Exercise directions: Copy out each line of the listing that has the word "ゲーム長" in it.

Records for this task:

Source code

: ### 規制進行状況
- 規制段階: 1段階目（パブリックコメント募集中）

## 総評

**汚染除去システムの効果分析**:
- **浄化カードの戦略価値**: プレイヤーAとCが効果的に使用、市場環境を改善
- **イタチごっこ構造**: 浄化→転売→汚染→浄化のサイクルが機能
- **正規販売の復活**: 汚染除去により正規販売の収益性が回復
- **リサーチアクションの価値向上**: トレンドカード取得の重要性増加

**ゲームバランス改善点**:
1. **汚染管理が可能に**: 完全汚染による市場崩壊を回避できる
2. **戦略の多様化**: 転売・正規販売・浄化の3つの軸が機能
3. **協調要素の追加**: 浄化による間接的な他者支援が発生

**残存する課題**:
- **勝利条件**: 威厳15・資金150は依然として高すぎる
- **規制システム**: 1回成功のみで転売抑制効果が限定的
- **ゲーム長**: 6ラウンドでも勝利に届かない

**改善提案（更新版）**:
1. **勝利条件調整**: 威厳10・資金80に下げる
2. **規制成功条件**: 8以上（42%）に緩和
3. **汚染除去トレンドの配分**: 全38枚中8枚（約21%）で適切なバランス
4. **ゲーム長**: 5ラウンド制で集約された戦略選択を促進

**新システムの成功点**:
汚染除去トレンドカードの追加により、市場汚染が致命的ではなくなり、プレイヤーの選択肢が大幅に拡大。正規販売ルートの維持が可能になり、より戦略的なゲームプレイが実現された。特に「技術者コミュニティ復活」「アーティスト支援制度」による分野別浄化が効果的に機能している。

Task solution:
- **ゲーム長**: 6ラウンドでも勝利に届かない
4. **ゲーム長**: 5ラウンド制で集約された戦略選択を促進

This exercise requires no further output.